→ **Text excerpt**:
================

Member of the South Carolina Senate from the 5th district
- In office 1973–2005

Personal details
- Born: January 15, 1925 Greer, South Carolina, U.S.
- Died: December 17, 2006 (aged 81)
- Party: Republican (after 2001)
- Other political affiliations: Democratic (1973–2001)

= J. Verne Smith =

American politician (1925–2006)

Jefferson Verne Smith Jr. (January 15, 1925 – December 17, 2006) was an American politician from the state of South Carolina.

== Early life and education ==
Jefferson Verne Smith was born on January 15, 1925, to Jefferson Verne Smith, Sr. and Lillian Farley Smith in Greer, South Carolina. He had two sisters, Nelle Smith Dillard and Frances Smith Wallace, and one brother, W. Thomas Smith. His father, the elder Jefferson, was locally influential in the town of Greer. He died when Smith was 8 years old, causing his mother to take over running the peach orchards they owned.

Smith was educated at Presbyterian College for a year but dropped out after a year, making him the only one of his siblings to not have a college degree. He served in the United States Army from 1943 to 1946 during World War II. Following the war, Smith left his work at the orchards and became a tire seller, earning $45 a week. He later bought into a tire company and invested in the Hercules Tire and Rubber Company, owning the former and becoming the latter's corporate vice president from 1974 to 1986.

================

Collected data
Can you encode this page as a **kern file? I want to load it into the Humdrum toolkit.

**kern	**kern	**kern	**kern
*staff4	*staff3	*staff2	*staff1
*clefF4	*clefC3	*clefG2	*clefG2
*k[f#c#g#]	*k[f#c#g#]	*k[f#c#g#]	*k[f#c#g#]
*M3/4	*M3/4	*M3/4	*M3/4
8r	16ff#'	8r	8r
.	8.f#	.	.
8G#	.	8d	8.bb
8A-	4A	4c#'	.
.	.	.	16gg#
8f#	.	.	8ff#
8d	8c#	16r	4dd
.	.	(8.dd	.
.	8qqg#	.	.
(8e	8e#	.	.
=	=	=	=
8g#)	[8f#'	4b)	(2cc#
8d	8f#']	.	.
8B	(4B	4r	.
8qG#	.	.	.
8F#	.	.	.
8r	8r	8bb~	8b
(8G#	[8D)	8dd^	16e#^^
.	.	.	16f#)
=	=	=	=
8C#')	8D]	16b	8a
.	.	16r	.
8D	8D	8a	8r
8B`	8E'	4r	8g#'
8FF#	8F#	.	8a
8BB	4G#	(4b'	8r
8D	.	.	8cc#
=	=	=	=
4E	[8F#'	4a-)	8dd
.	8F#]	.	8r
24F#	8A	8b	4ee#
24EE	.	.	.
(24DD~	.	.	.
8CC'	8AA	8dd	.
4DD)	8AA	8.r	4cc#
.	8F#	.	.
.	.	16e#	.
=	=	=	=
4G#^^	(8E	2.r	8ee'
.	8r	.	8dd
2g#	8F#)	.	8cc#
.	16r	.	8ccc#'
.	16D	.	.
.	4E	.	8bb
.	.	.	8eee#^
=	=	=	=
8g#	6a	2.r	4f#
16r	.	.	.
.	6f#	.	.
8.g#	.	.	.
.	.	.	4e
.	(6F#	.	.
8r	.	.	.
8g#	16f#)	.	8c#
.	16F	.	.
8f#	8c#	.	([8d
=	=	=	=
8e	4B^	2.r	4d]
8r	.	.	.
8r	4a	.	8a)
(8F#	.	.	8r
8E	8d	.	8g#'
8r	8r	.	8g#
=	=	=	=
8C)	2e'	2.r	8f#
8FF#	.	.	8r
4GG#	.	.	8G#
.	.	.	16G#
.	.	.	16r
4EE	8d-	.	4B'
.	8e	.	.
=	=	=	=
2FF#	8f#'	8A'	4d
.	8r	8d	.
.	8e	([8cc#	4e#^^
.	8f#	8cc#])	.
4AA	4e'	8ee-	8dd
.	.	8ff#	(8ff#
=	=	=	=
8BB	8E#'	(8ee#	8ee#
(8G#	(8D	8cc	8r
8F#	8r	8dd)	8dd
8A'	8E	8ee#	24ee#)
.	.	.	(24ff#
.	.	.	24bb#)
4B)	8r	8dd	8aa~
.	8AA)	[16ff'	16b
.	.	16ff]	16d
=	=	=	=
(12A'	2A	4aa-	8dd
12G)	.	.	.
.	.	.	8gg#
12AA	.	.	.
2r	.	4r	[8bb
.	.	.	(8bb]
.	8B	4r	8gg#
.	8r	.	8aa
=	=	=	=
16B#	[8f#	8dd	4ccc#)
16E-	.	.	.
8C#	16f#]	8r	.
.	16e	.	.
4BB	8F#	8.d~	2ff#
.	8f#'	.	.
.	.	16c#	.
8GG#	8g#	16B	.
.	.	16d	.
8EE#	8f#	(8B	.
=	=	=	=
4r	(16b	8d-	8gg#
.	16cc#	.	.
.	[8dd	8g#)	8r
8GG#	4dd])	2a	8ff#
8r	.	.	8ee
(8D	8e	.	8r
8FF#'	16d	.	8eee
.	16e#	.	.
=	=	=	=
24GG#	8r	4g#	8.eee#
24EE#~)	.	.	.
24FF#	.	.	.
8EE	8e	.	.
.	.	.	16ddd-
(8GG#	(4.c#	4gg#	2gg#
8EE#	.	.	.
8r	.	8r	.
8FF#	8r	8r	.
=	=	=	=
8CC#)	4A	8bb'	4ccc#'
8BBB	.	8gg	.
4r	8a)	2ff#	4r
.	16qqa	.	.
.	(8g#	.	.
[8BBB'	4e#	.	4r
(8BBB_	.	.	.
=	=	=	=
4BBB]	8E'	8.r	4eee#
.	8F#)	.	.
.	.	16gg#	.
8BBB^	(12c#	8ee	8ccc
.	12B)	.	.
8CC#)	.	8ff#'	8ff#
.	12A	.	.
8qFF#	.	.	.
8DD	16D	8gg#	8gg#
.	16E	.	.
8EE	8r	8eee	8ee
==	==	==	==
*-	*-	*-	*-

================

→ **Directions for this task**:
In the J. Verne Smith text, how much did Smith earn each week when he became a tire seller after the war?

→ **The answer**:
$45 a week